My father had been a man who loved order, and beauty, and peace, so the introduction of an Owen into his life was no doubt always a challenge for him.  After all, he already had a son with special needs, who tested his patience fairly regularly.  One of my sisters has video footage from a Gladish family reunion meal in which little Owen is massaging Grandpa’s head, face and neck in a sort of extravaganza of sensory exploration.  My father looks to be cheerfully grinning, possibly gritting his teeth – he was always a team player – while the family laughs and chats about the attention he is receiving.  He does not look what I would call relaxed.  I never saw this encounter until I saw the footage, years later, since I was buried in the kitchen cooking at the time (coping with large numbers of people in my own way).

When we arrived at the hospital, my brother-in-law stayed downstairs in the hospital lobby with Owen while the rest of us went up to see Dad.  But it felt strange to me, not to have Owen with us. Down the hospital elevators I went, and brought Owen up.
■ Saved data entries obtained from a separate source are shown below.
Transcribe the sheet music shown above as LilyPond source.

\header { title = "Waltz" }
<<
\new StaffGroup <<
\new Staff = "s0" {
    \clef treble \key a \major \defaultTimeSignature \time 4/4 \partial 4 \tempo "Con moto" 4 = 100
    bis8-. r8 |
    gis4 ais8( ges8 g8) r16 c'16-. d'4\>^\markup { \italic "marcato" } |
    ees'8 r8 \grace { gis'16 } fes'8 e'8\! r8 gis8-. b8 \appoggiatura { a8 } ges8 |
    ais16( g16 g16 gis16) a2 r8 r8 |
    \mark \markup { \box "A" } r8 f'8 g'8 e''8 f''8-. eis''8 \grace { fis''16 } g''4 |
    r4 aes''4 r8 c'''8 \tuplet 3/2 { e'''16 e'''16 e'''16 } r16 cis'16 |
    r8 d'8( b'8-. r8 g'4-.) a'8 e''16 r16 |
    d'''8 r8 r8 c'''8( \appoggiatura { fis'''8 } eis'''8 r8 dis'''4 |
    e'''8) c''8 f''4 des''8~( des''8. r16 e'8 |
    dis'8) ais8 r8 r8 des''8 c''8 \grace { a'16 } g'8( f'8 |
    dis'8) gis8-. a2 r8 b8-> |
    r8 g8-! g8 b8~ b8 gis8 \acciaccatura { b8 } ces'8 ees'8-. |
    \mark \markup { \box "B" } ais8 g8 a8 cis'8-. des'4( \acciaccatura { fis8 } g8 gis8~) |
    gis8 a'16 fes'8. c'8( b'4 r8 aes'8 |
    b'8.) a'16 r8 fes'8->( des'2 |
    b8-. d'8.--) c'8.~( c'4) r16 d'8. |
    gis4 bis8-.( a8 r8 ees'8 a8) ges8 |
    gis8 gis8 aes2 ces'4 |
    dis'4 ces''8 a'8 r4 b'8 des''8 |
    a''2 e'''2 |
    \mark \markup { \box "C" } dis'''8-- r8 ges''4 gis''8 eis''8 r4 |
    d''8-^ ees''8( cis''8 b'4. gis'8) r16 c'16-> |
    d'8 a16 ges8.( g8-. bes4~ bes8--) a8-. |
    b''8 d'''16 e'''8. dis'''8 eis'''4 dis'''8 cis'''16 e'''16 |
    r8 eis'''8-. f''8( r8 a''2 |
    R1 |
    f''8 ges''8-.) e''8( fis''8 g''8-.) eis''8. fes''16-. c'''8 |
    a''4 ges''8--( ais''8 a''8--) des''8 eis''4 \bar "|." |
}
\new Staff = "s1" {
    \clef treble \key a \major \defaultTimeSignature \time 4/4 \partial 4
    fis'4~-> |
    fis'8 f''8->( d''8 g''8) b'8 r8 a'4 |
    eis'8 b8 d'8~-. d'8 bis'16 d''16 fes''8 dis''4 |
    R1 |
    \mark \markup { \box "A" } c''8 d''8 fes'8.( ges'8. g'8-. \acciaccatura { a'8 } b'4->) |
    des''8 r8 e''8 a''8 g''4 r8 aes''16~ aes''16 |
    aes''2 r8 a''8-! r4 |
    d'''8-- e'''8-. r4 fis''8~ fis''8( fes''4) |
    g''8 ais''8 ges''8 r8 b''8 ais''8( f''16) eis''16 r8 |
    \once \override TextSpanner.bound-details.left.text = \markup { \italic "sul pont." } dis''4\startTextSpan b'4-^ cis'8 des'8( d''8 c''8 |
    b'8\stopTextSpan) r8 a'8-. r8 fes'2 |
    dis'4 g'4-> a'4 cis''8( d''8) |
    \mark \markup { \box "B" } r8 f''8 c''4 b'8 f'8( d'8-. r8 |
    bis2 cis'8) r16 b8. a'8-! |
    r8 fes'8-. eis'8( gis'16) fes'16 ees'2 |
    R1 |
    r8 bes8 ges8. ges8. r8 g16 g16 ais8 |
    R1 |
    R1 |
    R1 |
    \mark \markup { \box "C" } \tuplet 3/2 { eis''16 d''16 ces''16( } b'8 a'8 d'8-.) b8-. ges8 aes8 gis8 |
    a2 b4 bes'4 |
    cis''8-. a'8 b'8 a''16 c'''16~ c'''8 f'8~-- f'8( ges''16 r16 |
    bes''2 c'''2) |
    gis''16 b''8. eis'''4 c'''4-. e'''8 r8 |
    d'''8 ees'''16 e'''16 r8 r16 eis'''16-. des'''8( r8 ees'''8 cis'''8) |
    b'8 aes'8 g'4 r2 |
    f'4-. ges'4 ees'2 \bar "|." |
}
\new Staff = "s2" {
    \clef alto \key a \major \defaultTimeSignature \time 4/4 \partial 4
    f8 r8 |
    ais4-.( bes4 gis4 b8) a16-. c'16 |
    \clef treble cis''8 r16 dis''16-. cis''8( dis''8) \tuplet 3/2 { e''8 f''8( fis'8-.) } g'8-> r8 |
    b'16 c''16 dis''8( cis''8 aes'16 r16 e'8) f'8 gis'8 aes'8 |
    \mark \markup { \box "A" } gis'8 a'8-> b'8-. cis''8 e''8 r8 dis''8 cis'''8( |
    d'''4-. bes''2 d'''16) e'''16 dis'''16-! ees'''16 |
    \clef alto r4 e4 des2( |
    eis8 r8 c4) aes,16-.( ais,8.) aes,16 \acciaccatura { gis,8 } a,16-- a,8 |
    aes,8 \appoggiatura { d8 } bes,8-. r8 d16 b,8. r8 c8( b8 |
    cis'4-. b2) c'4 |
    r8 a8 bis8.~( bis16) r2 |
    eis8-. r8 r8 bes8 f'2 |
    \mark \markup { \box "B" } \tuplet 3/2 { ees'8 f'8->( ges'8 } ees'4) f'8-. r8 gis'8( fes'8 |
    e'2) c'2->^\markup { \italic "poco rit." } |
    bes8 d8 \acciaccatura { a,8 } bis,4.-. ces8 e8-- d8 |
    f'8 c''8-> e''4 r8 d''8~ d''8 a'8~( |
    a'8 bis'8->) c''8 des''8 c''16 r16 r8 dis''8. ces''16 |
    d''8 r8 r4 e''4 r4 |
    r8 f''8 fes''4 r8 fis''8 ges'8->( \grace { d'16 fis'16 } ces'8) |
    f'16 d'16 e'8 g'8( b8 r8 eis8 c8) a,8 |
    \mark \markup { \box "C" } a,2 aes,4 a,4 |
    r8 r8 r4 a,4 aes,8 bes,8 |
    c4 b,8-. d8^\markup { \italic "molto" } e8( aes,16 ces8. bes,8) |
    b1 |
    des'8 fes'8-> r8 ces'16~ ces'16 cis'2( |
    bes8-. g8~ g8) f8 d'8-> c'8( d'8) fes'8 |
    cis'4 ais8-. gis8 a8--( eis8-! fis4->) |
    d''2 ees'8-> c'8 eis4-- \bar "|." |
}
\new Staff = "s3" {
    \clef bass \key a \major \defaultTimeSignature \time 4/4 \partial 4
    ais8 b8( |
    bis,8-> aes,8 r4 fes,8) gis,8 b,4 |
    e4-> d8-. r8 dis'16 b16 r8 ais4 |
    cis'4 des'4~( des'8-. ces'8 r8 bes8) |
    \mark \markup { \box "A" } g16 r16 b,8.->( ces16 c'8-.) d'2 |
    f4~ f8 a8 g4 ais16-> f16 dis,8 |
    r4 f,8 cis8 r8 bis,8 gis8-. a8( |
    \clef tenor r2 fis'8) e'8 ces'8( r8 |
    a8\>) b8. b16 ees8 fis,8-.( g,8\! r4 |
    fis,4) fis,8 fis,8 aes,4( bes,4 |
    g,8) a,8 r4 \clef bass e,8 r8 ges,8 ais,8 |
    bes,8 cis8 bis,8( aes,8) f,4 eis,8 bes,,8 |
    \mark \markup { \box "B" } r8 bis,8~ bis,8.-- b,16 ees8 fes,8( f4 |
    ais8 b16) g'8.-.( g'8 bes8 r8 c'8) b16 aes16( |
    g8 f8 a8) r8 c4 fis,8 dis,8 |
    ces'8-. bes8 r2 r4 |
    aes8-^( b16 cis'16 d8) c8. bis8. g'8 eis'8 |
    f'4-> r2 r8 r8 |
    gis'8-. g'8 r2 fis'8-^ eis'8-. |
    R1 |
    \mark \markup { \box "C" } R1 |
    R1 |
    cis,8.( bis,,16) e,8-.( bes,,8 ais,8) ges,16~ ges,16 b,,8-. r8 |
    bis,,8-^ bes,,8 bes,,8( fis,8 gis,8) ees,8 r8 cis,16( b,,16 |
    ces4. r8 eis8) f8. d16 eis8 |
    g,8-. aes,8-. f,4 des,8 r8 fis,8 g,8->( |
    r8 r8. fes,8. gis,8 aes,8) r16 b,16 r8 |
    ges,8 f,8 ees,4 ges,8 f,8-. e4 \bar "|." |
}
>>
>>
His grandpa lay on a hospital bed, an oxygen mask obscuring most of his face.  He was on a ventilator, and didn’t seem to be very much present, if at all.  We all touched him, and said things to him, and he was unresponsive.  In an effort to connect Owee to what was happening, I put his hand on his grandpa’s foot and told him to say goodbye to grandpa.  But this time Dad twitched  – several spasms passed through his leg.

My first response to his twitching was as if my unconscious father had said “Yuck! Don’t touch me!” This seemed like something he might have felt, in such a situation.  Owen almost figures unpredictability, uncertainty, and my father was certainly no lover of chaos.  I wryly smiled, imagined him thinking, “Did you wash that kid’s hands?”

But I also wondered if his twitching meant something more.  Reflecting on it all these years later, I see that could just as easily have been a tremor of goodbye.  My dad had a generous, loving heart, and a good sense of humor, and those traits formed a larger part of him than his desire for order, or his impatience with mental slowness or with noise. Dad did not know to say some things, articulate and urbane as he was, that Owen nonverbal and uncommunicative in a different way, says with touch.  Maybe on his last day on earth, Owen’s grandpa responded to a touch he that couldn’t appreciate before.  Maybe a nonverbal human is more receptive to other energy waves than those of human words through the air, or human thoughts moving through nerve synapses.

Or — maybe not.  All I know is that Dad didn’t respond to anyone else.  Only Owee got the spasm.

What did Owen take away from saying goodbye to grandpa?  It seems so often Owen’s job with us is to be a conduit for things that he himself does not understand.  He generally doesn’t understand. He copes.  Earth and its inhabitants’ ways are a mystery to him. There is a kind wisdom of in that – so much we don’t know about the ones we love. Owen brought us a last experience with Dad – one last response, perhaps a goodbye.

As one who understands death – or at least understands that she does not understand it – I salute the passing of our friend Reade this winter, and thank him for bringing thoughts of other lost dear ones. Life is rich with all kinds of knowing, all kinds of speaking, and all kinds of love.